Trim the noodle to an appropriate length such that it can be wielded without too much bend (we cut 52-inch noodles in half to make ours). Once trimmed, use duct tape to decorate the (incoming fancy name for handle) hilt. It’s as easy as wrap and tear. Or trim with age-appropriate scissors. Or hand to mom/dad and dictate what you want.
To supplement our existing stock of standard silver duct tape, we hit Bartell’s and bought a couple rolls of Duck Brand Duct Tape. My son added red, and, my daughter, after carefully weighing several options, settled on “Mermaid”.
I also grabbed a small roll of Scotch Super 33+ Vinyl Electrical Tape for the finer details of my creation. I’m claiming self-defense.
Safety goggles and ground rules are encouraged if you have any free-swingers in your space dojo.
When in doubt…
Open the junk drawer and go at it. Paper clip animals? A spirited game of What-does-this-magnet-stick-to? Rubber band bracelets? Chip clip + dish towel capes? A round of does-it-make-dad-frown-when-we- spill-this? Just say yes. Even to the last one. You have a vacuum cleaner, right?
Whether you are cursing the weather, or your kids are sadly under it, a board game or puzzle is a fun way to pass the time, allowing you to move at a pace appropriate to the audience. It’s also a good time to take stock of what you have and whether it still needs to be in your house.
A frequent practice at our house is to start with the least played game or puzzle you have in your collection and progress towards most popular. If the interest is cold to tepid, it goes into the donation pile.

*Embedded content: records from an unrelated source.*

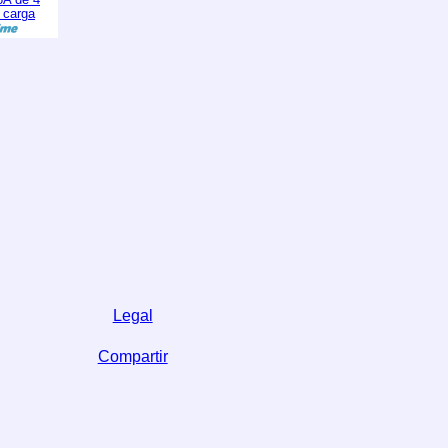
 carga
Legal
Compartir
las redes sociales,
bién.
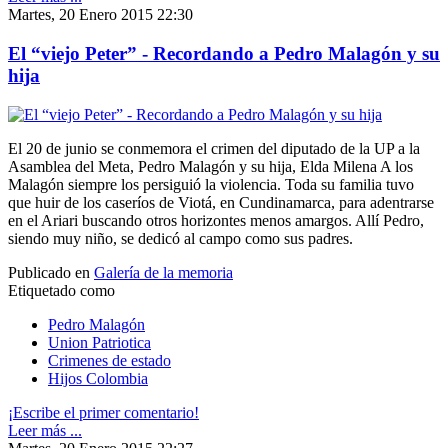
Martes, 20 Enero 2015 22:30
El “viejo Peter” - Recordando a Pedro Malagón y su
hija
El 20 de junio se conmemora el crimen del diputado de la UP a la
Asamblea del Meta, Pedro Malagón y su hija, Elda Milena A los
Malagón siempre los persiguió la violencia. Toda su familia tuvo
que huir de los caseríos de Viotá, en Cundinamarca, para adentrarse
en el Ariari buscando otros horizontes menos amargos. Allí Pedro,
siendo muy niño, se dedicó al campo como sus padres.
Publicado en
Galería de la memoria
Etiquetado como
Pedro Malagón
Union Patriotica
Crimenes de estado
Hijos Colombia
¡Escribe el primer comentario!
Leer más ...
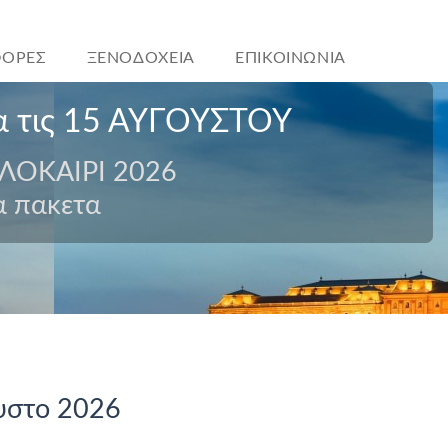
ΟΡΕΣ
ΞΕΝΟΔΟΧΕΙΑ
ΕΠΙΚΟΙΝΩΝΙΑ
 τις 15 ΑΥΓΟΥΣΤΟΥ
ΛΟΚΑΙΡΙ 2026
 πακετα
ουστο 2026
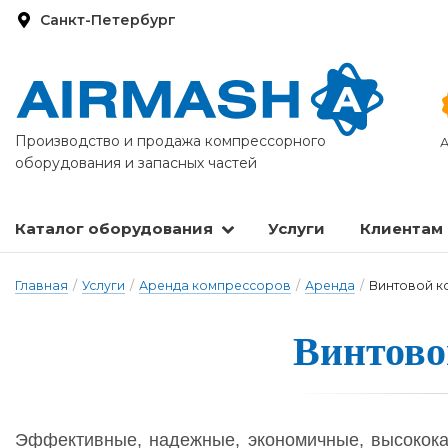
Санкт-Петербург
Производство и продажа компрессорного
А
оборудования и запасных частей
Каталог оборудования
Услуги
Клиентам
Запасные части и расходные материалы
Оборудование по подготовке сжатого воздуха
Главная
/
Услуги
/
Аренда компрессоров
/
Аренда
/
Винтовой к
Винтово
Эф­фек­тив­ные, на­деж­ные, эко­но­мич­ные, вы­со­ко­к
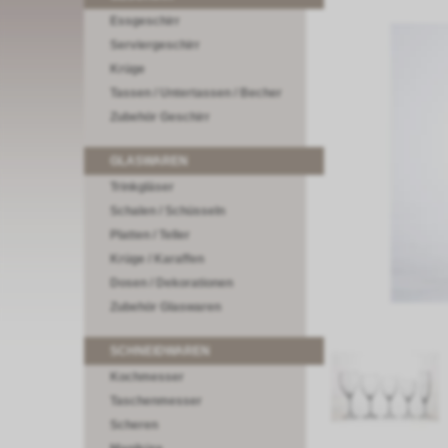
Essgeschirr
Serviergeschirr
Krüge
Tassen / Untertassen / Becher
Zubehör Geschirr
GLASWAREN
Trinkgläser
Schalen / Schüsseln
Platten / Teller
Krüge / Karaffen
Dosen / Dekorationen
Zubehör Glaswaren
SCHNEIDWAREN
Kochmesser
Taschenmesser
Scheren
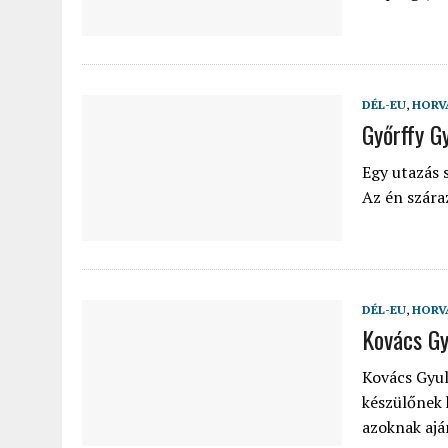
2022.02.12.
|
FODOR LAJOS: NYOLC NAP A VÍZESÉSEK ÉS GLECCSEREK
2026.04.01.
|
EURÓPA LEGFONTOSABB VÁROSAI A DIGITÁLIS NOMÁD
DÉL-EU
,
HORV
Győrffy G
Egy utazás 
Az én szára
DÉL-EU
,
HORV
Kovács Gy
Kovács Gyul
készülőnek 
azoknak ajá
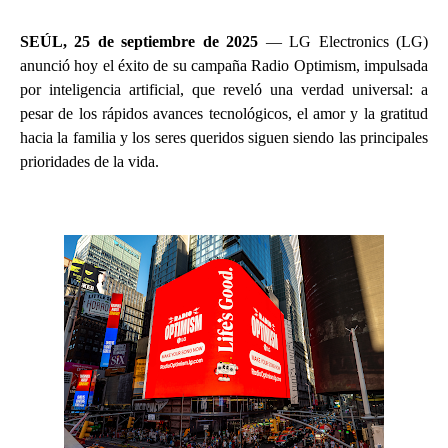
SEÚL, 25 de septiembre de 2025
— LG Electronics (LG)
anunció hoy el éxito de su campaña Radio Optimism, impulsada
por inteligencia artificial, que reveló una verdad universal: a
pesar de los rápidos avances tecnológicos, el amor y la gratitud
hacia la familia y los seres queridos siguen siendo las principales
prioridades de la vida.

If your “keep” pile is running low, Bartell’s has a great selection of puzzles and board games for all ages. Classics like UNO, Yahtzee, Boggle and Jenga are always great rainy-day fare.

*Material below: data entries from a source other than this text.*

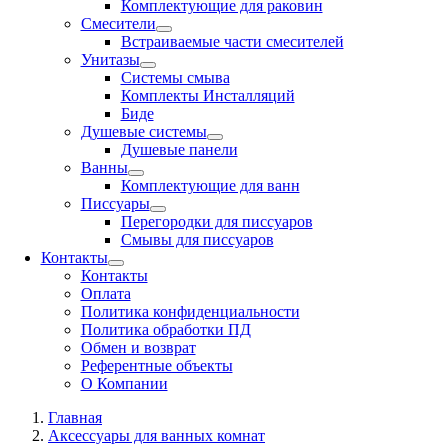
Комплектующие для раковин
Смесители
Встраиваемые части смесителей
Унитазы
Системы смыва
Комплекты Инсталляций
Биде
Душевые системы
Душевые панели
Ванны
Комплектующие для ванн
Писсуары
Перегородки для писсуаров
Смывы для писсуаров
Контакты
Контакты
Оплата
Политика конфиденциальности
Политика обработки ПД
Обмен и возврат
Референтные объекты
О Компании
Главная
Аксессуары для ванных комнат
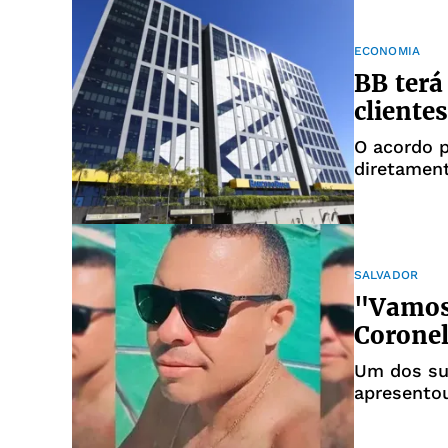
ECONOMIA
BB terá
cliente
O acordo p
diretament
depósito
SALVADOR
"Vamos 
Coronel
Um dos su
apresentou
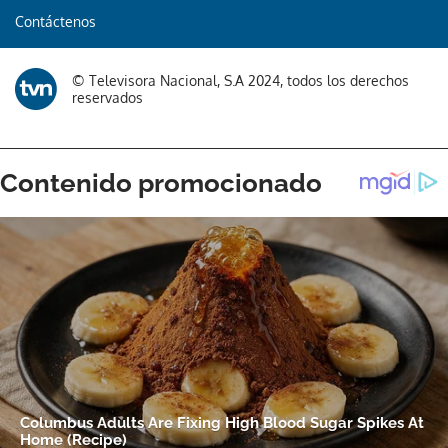
Contáctenos
© Televisora Nacional, S.A 2024, todos los derechos
reservados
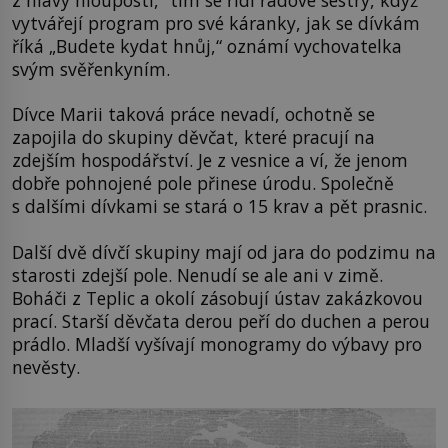
z hlavy hlouposti,“ tím se řídí řádové sestry, když
vytvářejí program pro své káranky, jak se dívkám
říká „Budete kydat hnůj,“ oznámí vychovatelka
svým svěřenkyním.
Dívce Marii taková práce nevadí, ochotně se
zapojila do skupiny děvčat, které pracují na
zdejším hospodářství. Je z vesnice a ví, že jenom
dobře pohnojené pole přinese úrodu. Společně
s dalšími dívkami se stará o 15 krav a pět prasnic.
Další dvě dívčí skupiny mají od jara do podzimu na
starosti zdejší pole. Nenudí se ale ani v zimě.
Boháči z Teplic a okolí zásobují ústav zakázkovou
prací. Starší děvčata derou peří do duchen a perou
prádlo. Mladší vyšívají monogramy do výbavy pro
nevěsty.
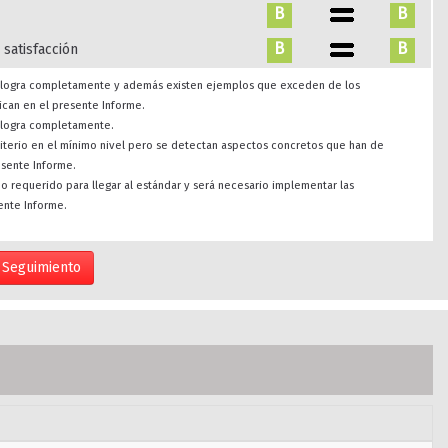
B
B
B
B
 satisfacción
se logra completamente y además existen ejemplos que exceden de los
ican en el presente Informe.
e logra completamente.
riterio en el mínimo nivel pero se detectan aspectos concretos que han de
esente Informe.
imo requerido para llegar al estándar y será necesario implementar las
ente Informe.
Seguimiento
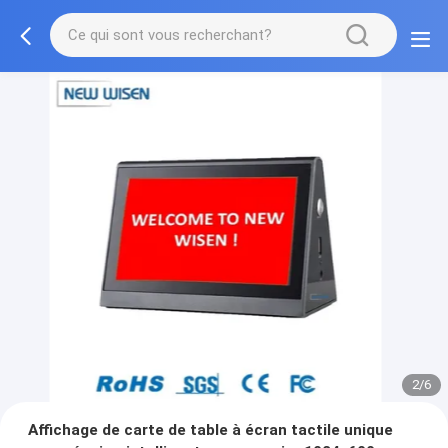
3/6
Affichage de carte de table à écran tactile unique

If you are looking for newer classics, they’ve got you covered there too. Kingdomino is an easy-to-learn and quick to play (~15/match) tile placement game for up to four players. The recommended age is 8+, but my 6-year-old did fine with light strategy assistance during the first couple games and point counting.
For ages 7+, Tenzi is a fast-paced, simple, but addictive dice game where you try to be the first to match the numbers on all of your dice. It also has a ton of play variations that will keep it fresh and replayable for a long while.
Looking to amplify your street cred by, like, a million? Pick up some Pokémon cards! From preconstructed decks (you should probably start here) to booster packs (random cards from which you can supplement your deck), Bartell’s has what you need to start, build and protect your soon-to-be-growing collection. Although each deck contains a rulebook, here’s a quick tutorial that’ll help if you are starting from scratch. One quick note: selection of Pokémon cards can vary significantly by location, so use our store locator page to check the selection at your favorite Bartell’s.
Rain or shine, the important thing is to get on the ground, or around the table, and squeeze as much kid time as you can from every opportunity. As a parent, you know they grow up so, so fast, and the kid you have today might not be, developmentally, the same one you’ll have next month. Enjoy the stage they’re at now and strap yourself in for the next one.